Además de la reflexión de Greene, 1978 fue un año clave para la concepción de la novela. Ese año José Emilio Pacheco sintió como una herida personal, según decía, cuando vio cómo unas máquinas arrancaron del suelo de la colonia Roma los árboles que había visto toda su vida. Se los llevarían a un vivero en Cuajimalpa y a cambio llenarían de árboles las nuevas avenidas. Promesa del entonces regente Carlos Hank González que no cumplió.
El poeta sabía que la destrucción física también provoca la destrucción de la memoria. Sin señas de identidad, una ciudad se convierte en otra ciudad. Su historia se difumina y apenas queda registro de ella en algunos libros o en un puñado de fotografías que sólo unos cuantos consultarán.

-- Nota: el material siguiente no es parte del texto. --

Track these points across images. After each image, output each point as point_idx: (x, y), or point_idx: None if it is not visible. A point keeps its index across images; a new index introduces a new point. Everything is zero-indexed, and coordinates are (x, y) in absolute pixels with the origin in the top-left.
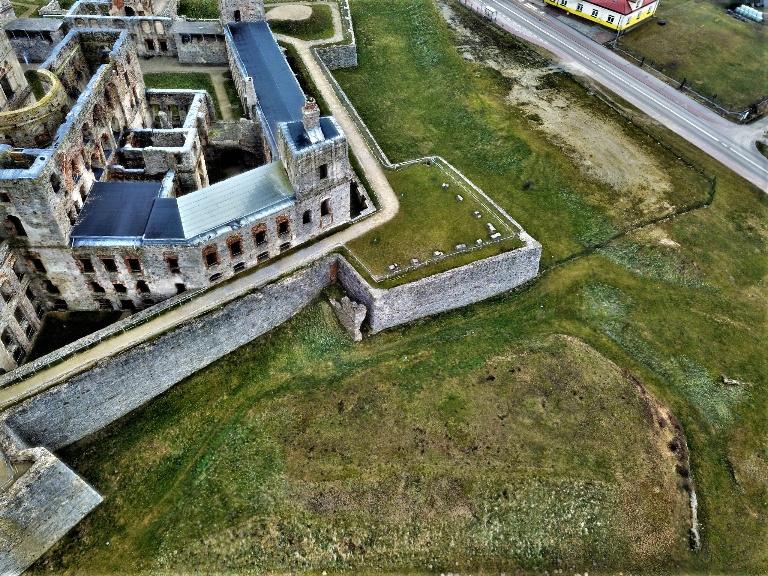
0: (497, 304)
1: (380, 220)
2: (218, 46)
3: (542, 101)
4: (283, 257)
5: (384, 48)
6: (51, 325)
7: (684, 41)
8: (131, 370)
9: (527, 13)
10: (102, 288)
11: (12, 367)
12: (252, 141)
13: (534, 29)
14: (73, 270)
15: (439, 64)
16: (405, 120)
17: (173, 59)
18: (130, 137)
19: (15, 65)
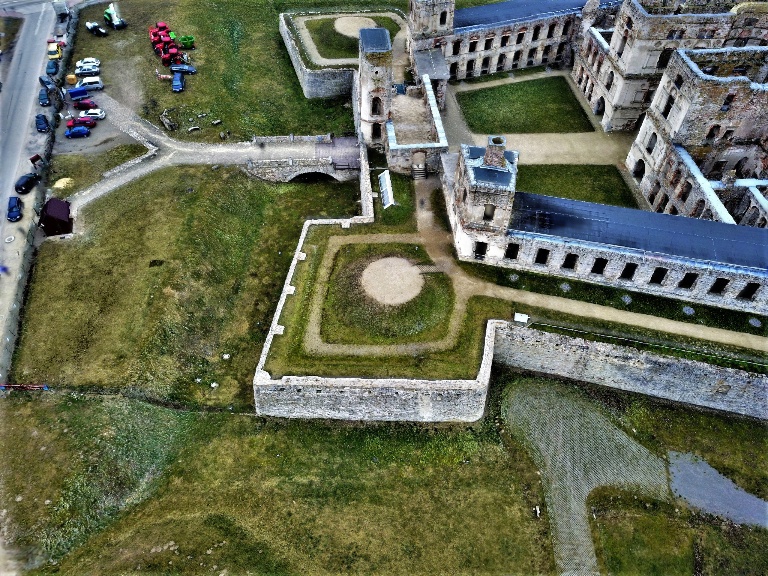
0: None
1: None
2: None
3: None
4: None
5: None
6: None
7: None
8: None
9: None
10: None
11: None
12: None
13: None
14: None
15: None
16: None
17: None
18: None
19: None
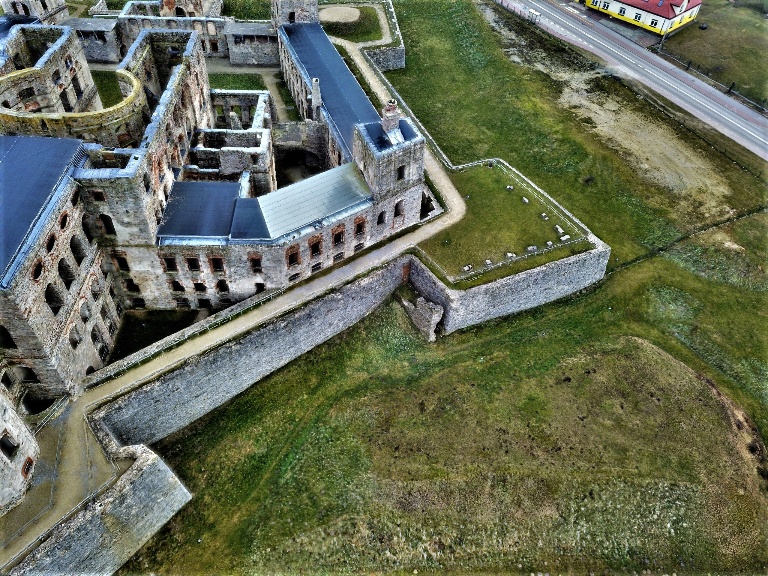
0: (565, 306)
1: (449, 221)
2: (270, 47)
3: (593, 104)
4: (357, 257)
5: (430, 50)
6: (130, 323)
7: (727, 45)
8: (218, 369)
9: (569, 16)
10: (182, 287)
11: (98, 365)
12: (316, 142)
13: (578, 32)
14: (156, 269)
15: (487, 67)
16: (458, 122)
17: (224, 60)
18: (201, 137)
19: (84, 65)
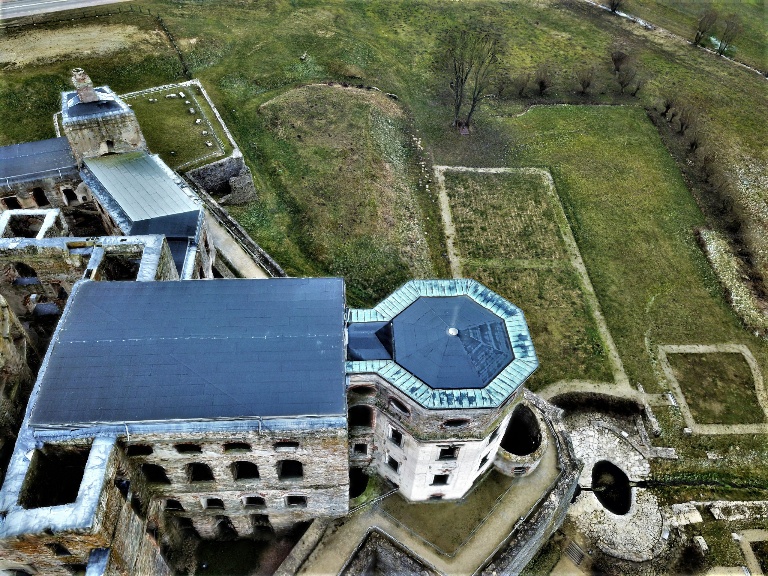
0: None
1: None
2: None
3: None
4: None
5: None
6: None
7: None
8: None
9: None
10: None
11: None
12: None
13: None
14: None
15: None
16: None
17: None
18: None
19: None
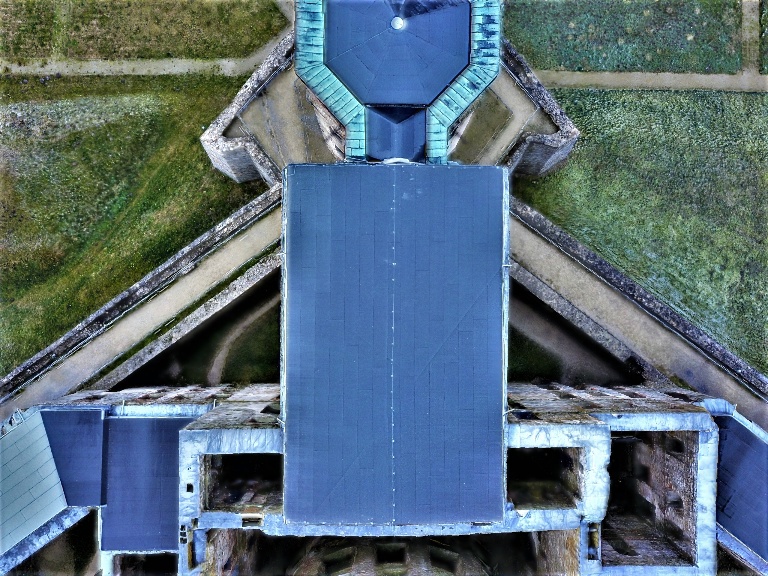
0: None
1: None
2: None
3: None
4: None
5: None
6: None
7: None
8: None
9: None
10: None
11: None
12: None
13: None
14: None
15: None
16: None
17: None
18: None
19: None
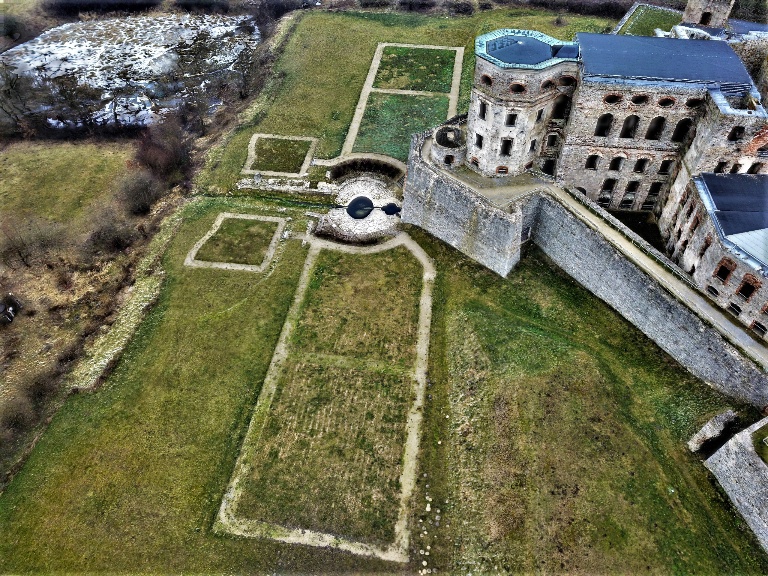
0: None
1: None
2: None
3: None
4: None
5: None
6: (640, 216)
7: None
8: (598, 255)
9: None
10: None
11: None
12: None
13: None
14: (680, 196)
15: None
16: None
17: None
18: None
19: None
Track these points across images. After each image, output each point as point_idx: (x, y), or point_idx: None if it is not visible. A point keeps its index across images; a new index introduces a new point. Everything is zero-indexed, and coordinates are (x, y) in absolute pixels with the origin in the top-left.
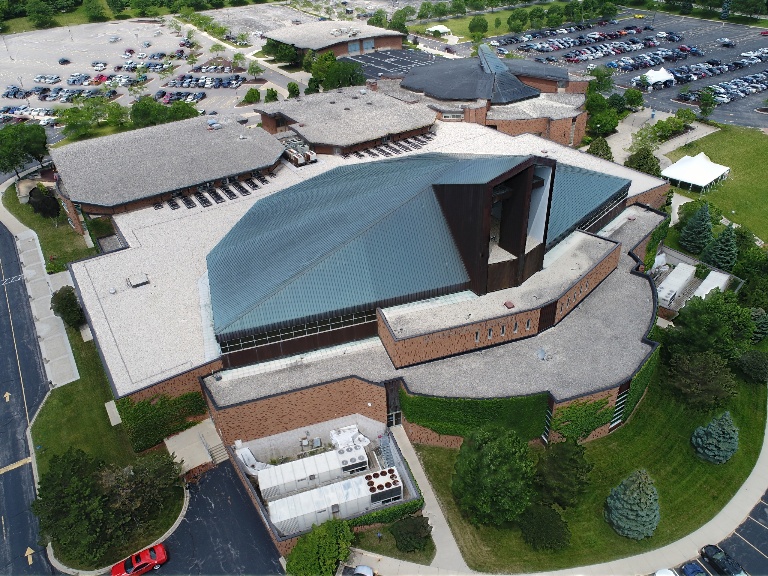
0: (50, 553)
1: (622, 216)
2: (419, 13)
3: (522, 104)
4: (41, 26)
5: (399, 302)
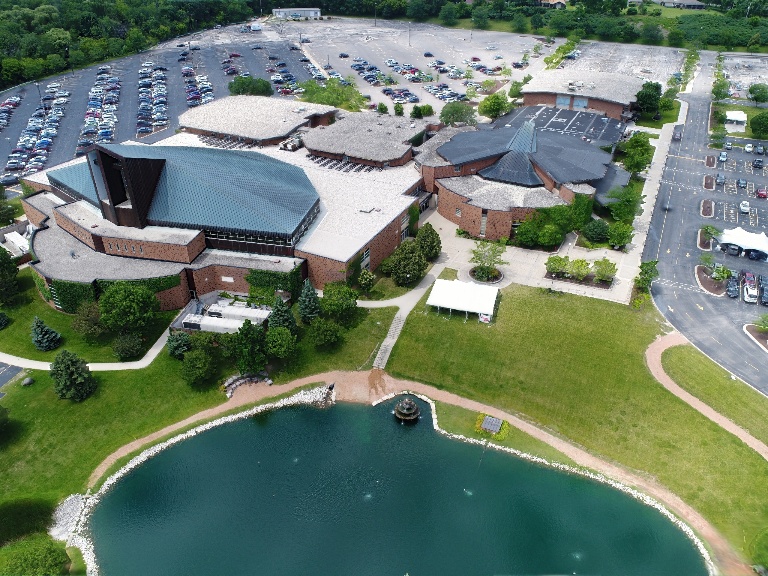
0: None
1: (280, 258)
2: None
3: (497, 185)
4: (459, 27)
5: (88, 201)
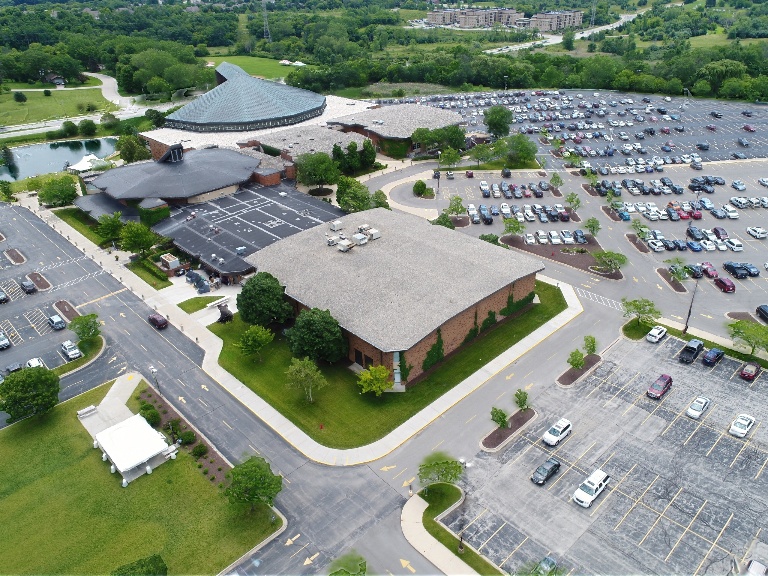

En 1978 José Emilio tenia 39 años y escribió la novela de un tirón. Varios meses se pasó corrigiéndola, hasta que la dejó en el formato que conocemos de 52 páginas.
Cuando en 1980 Pacheco ganó el Premio Nacional de Periodismo por divulgación cultural, su amigo Fernando Benítez le pidió algo para publicar en el suplemento que dirigía. El poeta le entregó la novela, que llenó buena parte del número 135 del suplemento Sábado del 7 de junio. El lunes siguiente Neus Espresate le pidió el original para publicarlo de inmediato en la editorial Era.
Desde entonces, la historia de Las batallas en el desierto no ha dejado de permearse en los distintos Méxicos que forman México, en las nuevas generaciones y en lectores de otros países.
Esa historia tan local y tan llena de referencias de la vida cotidiana como la penetración del american way of living en la clase media mexicana a través de aparatos electrodomésticos, productos como el jabón en polvo, refrescos y la pérdida de la fisonomía de la ciudad son el telón de fondo de esta historia de Carlos, Jim y su madre, Mariana. También, claro, la institución de la casa chica como elemento recurrente de los rituales de la clase políti-ca mexicana.
Además de decenas de ensayos académicos sobre el libro, de múltiples reseñas que se han hecho, muchos lectores se han apropiado de la historia como parte de su biografía. Algunos le reclamaron a José Emilio Pacheco, según dijo en varias ocasiones, por el retrato cruel de mi abuelo
, y otros han sentido haber inspirado a alguno de los personajes. Una ficción sin duda tan verosímil que nos ha hecho ver la realidad del México de esos años… y del de ahora, porque el irracional crecimiento inmobiliario y otras obras urbanas continúan mermando el número de árboles en la ciudad.
Qué antigua, qué remota, qué imposible esta historia nos dice Carlos al final del libro. “Pero existió Mariana, existió Jim, existió cuanto me he repetido después de tanto tiempo de rehusarme a enfrentarlo… Demolieron la escuela, demolieron el edificio de Mariana, demolieron mi casa, demolieron la colonia Roma. Se acabó esa ciudad. Terminó aquel país. No hay memoria del México de aquellos años. Y a nadie le importa: de ese horror quién puede tener nostalgia. Todo pasó como pasan los discos en la sinfonola”.